2.10 Activity — Human Neural Network (The Game)
Setup — 20 students arranged in 4 layers:
- Input Layer: 7 students (each writes 6 chits)
- Hidden Layer 1: 6 students (each receives 7 chits, writes 4 chits)
- Hidden Layer 2: 6 students (receives chits, writes 2 chits)
- Output Layer: 1 student (receives 12 chits, makes a final guess)
- Facilitator shows an image only to the Input Layer.
- Each input student writes 6 words describing it on 6 chits.
- Chits pass to Hidden Layer 1 → re-written as 4 new chits each.
- Chits pass to Hidden Layer 2 → re-written as 2 chits each.
- All chits reach the Output node who guesses the image and writes a ≤5-line summary.
- If the summary matches the actual image → the whole network wins! Otherwise, it loses.
Quick Revision — Key Points to Remember
- AI = machines mimicking human intelligence.

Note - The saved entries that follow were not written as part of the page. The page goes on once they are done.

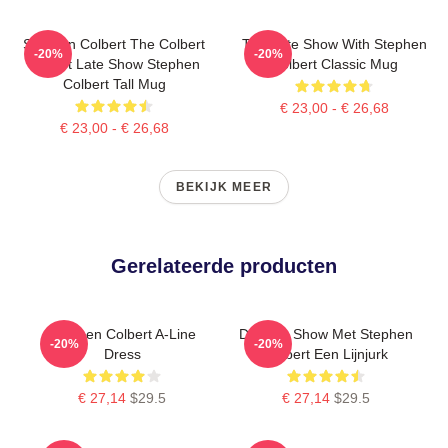
Stephen Colbert The Colbert
The Late Show With Stephen
-20%
-20%
Report Late Show Stephen
Colbert Classic Mug
Colbert Tall Mug
€ 23,00 - € 26,68
€ 23,00 - € 26,68
BEKIJK MEER
Gerelateerde producten
Stephen Colbert A-Line
De Late Show Met Stephen
-20%
-20%
Dress
Colbert Een Lijnjurk
€ 27,14
$29.5
€ 27,14
$29.5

ML = AI that improves with experience. DL = ML that self-trains with vast data. Relation: AI ⊇ ML ⊇ DL.
- Data terms: Data · Features (columns) · Labels (tags) · Labeled vs Unlabeled · Training data · Testing data.
- 2 modelling approaches: Rule-Based (developer defines rules — e.g., FAQ chatbot) · Learning-Based (machine finds patterns — e.g., spam filter).
- 3 ML categories: Supervised (labelled data) · Unsupervised (unlabelled data) · Reinforcement (reward-based trial & error).
- Supervised analogy: teacher with solved examples. Example: coin-weight → currency.
- Unsupervised analogy: child swimming alone. Example: supermarket clustering, Netflix recommendations.
- Reinforcement analogy: learn from reward/penalty. Example: apple/cherry feedback, humanoid walking, self-parking car.
- Supervised sub-categories: Classification (discrete — spam/not spam, loan yes/no) · Regression (continuous — temperature, house price, car price).
- Unsupervised sub-categories: Clustering (similarity groups — Jim's music) · Association (relationships — bread→butter).
- DL sub-categories: ANN (general neural nets) · CNN (image recognition).
- Neural Network layers: Input (acquires data) · Hidden (processes with weights/biases) · Output (delivers result).
- Perceptron: inputs × weights + bias × WB → compare with threshold → output.
- Weights/biases come from experience, preference or caution — different people = different decisions.
- Human Neural Network Game: 20 students across 4 layers passing chits to guess a hidden image — direct experience of how NNs process information.